• _WHAT IS NEEDED_
Lay out the listing as a numbered list, leaving out blank lines, from its first line up to and including the line with "Maple - 9730".
○ ○ ○ ○ ○ ○ ○
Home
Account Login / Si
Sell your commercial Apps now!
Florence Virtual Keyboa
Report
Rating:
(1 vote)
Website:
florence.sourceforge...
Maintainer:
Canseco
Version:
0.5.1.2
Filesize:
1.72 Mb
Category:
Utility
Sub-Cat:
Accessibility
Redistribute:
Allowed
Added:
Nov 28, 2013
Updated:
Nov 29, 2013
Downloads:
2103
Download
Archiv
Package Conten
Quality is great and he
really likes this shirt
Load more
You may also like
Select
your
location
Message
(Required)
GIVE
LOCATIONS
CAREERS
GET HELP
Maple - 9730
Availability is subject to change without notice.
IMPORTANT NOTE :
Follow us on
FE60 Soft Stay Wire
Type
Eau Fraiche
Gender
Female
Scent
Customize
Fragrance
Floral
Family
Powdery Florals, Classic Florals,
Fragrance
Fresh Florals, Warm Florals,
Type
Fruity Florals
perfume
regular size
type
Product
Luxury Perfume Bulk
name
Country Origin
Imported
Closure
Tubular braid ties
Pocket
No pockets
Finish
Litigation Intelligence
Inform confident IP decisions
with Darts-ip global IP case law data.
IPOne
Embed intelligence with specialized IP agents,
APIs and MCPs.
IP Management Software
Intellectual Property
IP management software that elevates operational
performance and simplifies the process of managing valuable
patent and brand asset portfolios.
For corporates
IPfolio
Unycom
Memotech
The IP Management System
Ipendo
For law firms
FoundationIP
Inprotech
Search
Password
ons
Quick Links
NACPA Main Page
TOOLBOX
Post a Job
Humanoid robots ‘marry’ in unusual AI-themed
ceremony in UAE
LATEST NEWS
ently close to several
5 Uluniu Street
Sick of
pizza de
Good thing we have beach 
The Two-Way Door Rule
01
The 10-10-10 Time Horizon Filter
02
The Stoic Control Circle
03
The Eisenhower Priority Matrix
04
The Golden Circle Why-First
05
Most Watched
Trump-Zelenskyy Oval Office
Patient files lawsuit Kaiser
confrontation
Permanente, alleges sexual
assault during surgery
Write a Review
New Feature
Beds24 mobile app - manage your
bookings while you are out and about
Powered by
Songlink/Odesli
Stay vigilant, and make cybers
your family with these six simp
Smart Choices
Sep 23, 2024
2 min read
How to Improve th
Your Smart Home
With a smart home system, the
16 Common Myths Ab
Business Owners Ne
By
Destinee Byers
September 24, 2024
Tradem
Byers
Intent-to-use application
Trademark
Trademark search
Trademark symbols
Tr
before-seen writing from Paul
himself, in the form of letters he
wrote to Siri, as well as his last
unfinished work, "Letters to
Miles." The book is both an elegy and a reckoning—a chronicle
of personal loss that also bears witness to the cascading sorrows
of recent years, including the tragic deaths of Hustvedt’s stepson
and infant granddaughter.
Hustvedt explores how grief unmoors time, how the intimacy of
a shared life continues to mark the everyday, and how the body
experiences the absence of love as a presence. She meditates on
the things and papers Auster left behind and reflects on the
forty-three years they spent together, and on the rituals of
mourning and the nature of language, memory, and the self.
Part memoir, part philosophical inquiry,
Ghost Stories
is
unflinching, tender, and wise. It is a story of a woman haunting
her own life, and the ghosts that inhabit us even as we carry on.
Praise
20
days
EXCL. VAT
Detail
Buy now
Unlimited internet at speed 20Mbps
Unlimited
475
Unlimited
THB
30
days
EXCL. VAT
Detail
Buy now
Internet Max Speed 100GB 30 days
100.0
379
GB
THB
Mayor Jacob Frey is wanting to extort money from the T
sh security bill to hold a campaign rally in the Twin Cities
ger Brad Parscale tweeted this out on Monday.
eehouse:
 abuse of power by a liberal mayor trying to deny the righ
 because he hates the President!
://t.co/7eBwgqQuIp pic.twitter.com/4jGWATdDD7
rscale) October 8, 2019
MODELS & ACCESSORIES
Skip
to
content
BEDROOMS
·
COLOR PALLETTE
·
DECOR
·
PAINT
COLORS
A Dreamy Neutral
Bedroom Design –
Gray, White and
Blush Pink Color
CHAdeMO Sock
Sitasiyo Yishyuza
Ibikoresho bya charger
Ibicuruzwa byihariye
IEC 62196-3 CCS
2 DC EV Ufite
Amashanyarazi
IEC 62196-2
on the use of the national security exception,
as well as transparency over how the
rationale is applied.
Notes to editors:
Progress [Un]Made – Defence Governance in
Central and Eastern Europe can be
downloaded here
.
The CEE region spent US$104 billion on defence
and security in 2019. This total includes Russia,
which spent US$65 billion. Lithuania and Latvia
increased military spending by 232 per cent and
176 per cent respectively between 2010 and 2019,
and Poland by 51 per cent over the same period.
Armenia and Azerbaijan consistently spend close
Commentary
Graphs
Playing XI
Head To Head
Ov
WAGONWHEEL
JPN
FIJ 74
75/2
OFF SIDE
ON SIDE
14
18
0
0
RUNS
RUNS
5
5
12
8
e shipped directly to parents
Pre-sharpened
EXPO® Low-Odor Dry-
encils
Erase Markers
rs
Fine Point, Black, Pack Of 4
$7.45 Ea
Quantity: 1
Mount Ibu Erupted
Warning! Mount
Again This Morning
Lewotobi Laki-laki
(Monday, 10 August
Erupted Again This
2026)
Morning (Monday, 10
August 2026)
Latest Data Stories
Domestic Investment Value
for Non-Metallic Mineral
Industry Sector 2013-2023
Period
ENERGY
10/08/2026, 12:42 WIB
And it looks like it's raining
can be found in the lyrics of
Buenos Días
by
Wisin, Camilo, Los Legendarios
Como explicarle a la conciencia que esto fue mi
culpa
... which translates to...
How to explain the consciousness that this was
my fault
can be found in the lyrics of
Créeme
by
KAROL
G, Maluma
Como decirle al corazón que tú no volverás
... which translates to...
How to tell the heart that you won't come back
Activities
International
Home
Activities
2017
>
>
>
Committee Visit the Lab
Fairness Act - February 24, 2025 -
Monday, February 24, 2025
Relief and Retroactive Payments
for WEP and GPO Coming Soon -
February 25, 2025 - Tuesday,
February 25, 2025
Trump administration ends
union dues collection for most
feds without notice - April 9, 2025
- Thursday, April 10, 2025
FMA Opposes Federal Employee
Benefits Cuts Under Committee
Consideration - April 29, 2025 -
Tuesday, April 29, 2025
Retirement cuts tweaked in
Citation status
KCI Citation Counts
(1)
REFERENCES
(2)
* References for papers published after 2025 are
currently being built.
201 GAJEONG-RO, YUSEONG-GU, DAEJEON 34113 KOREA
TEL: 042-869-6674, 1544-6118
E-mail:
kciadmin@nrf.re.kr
○ ○ ○ ○ ○ ○ ○
• _RESPONSE TO THIS TASK_
1. Home
2. Account Login / Si
3. Sell your commercial Apps now!
4. Florence Virtual Keyboa
5. Report
6. Rating:
7. (1 vote)
8. Website:
9. florence.sourceforge...
10. Maintainer:
11. Canseco
12. Version:
13. 0.5.1.2
14. Filesize:
15. 1.72 Mb
16. Category:
17. Utility
18. Sub-Cat:
19. Accessibility
20. Redistribute:
21. Allowed
22. Added:
23. Nov 28, 2013
24. Updated:
25. Nov 29, 2013
26. Downloads:
27. 2103
28. Download
29. Archiv
30. Package Conten
31. Quality is great and he
32. really likes this shirt
33. Load more
34. You may also like
35. Select
36. your
37. location
38. Message
39. (Required)
40. GIVE
41. LOCATIONS
42. CAREERS
43. GET HELP
44. Maple - 9730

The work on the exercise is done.